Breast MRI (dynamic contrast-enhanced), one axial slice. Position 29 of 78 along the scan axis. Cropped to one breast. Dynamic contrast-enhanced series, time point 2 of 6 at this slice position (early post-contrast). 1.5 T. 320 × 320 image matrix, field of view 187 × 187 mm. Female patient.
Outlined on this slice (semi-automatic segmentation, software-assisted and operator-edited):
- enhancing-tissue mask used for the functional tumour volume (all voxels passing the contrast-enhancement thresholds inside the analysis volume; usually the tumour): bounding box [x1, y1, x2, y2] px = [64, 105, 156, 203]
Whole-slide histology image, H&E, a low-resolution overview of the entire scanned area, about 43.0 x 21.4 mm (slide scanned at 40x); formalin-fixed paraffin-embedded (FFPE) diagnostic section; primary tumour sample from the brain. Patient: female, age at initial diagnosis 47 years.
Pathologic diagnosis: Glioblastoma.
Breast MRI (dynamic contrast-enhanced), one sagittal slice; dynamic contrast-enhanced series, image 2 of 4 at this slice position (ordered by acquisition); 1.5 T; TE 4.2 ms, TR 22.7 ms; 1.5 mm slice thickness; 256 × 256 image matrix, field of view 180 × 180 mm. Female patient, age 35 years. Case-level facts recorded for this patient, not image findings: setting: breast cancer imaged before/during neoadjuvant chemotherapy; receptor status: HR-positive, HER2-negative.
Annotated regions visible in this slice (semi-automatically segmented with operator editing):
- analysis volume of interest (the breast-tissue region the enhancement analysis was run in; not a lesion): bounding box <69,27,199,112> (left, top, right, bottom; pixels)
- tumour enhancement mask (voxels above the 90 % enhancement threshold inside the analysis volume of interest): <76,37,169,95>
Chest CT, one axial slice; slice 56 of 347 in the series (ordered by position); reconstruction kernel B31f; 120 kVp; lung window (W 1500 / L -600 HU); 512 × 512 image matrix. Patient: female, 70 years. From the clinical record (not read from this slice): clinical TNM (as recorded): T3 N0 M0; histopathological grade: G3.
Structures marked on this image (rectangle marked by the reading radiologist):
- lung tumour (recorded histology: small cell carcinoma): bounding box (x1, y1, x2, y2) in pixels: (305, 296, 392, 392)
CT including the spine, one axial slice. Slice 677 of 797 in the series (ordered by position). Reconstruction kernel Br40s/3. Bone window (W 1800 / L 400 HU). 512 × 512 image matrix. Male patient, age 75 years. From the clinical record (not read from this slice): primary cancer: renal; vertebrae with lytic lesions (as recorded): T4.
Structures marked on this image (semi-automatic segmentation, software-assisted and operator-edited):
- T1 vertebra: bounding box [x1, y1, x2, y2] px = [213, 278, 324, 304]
● ● ● ● ●
→ ABOUT THIS TASK
Word for word, write out every record in the listing.

→ EXERCISE RESULT
Breast MRI (dynamic contrast-enhanced), one axial slice. Position 29 of 78 along the scan axis. Cropped to one breast. Dynamic contrast-enhanced series, time point 2 of 6 at this slice position (early post-contrast). 1.5 T. 320 × 320 image matrix, field of view 187 × 187 mm. Female patient.
Outlined on this slice (semi-automatic segmentation, software-assisted and operator-edited):
- enhancing-tissue mask used for the functional tumour volume (all voxels passing the contrast-enhancement thresholds inside the analysis volume; usually the tumour): bounding box [x1, y1, x2, y2] px = [64, 105, 156, 203]
Whole-slide histology image, H&E, a low-resolution overview of the entire scanned area, about 43.0 x 21.4 mm (slide scanned at 40x); formalin-fixed paraffin-embedded (FFPE) diagnostic section; primary tumour sample from the brain. Patient: female, age at initial diagnosis 47 years.
Pathologic diagnosis: Glioblastoma.
Breast MRI (dynamic contrast-enhanced), one sagittal slice; dynamic contrast-enhanced series, image 2 of 4 at this slice position (ordered by acquisition); 1.5 T; TE 4.2 ms, TR 22.7 ms; 1.5 mm slice thickness; 256 × 256 image matrix, field of view 180 × 180 mm. Female patient, age 35 years. Case-level facts recorded for this patient, not image findings: setting: breast cancer imaged before/during neoadjuvant chemotherapy; receptor status: HR-positive, HER2-negative.
Annotated regions visible in this slice (semi-automatically segmented with operator editing):
- analysis volume of interest (the breast-tissue region the enhancement analysis was run in; not a lesion): bounding box <69,27,199,112> (left, top, right, bottom; pixels)
- tumour enhancement mask (voxels above the 90 % enhancement threshold inside the analysis volume of interest): <76,37,169,95>
Chest CT, one axial slice; slice 56 of 347 in the series (ordered by position); reconstruction kernel B31f; 120 kVp; lung window (W 1500 / L -600 HU); 512 × 512 image matrix. Patient: female, 70 years. From the clinical record (not read from this slice): clinical TNM (as recorded): T3 N0 M0; histopathological grade: G3.
Structures marked on this image (rectangle marked by the reading radiologist):
- lung tumour (recorded histology: small cell carcinoma): bounding box (x1, y1, x2, y2) in pixels: (305, 296, 392, 392)
CT including the spine, one axial slice. Slice 677 of 797 in the series (ordered by position). Reconstruction kernel Br40s/3. Bone window (W 1800 / L 400 HU). 512 × 512 image matrix. Male patient, age 75 years. From the clinical record (not read from this slice): primary cancer: renal; vertebrae with lytic lesions (as recorded): T4.
Structures marked on this image (semi-automatic segmentation, software-assisted and operator-edited):
- T1 vertebra: bounding box [x1, y1, x2, y2] px = [213, 278, 324, 304]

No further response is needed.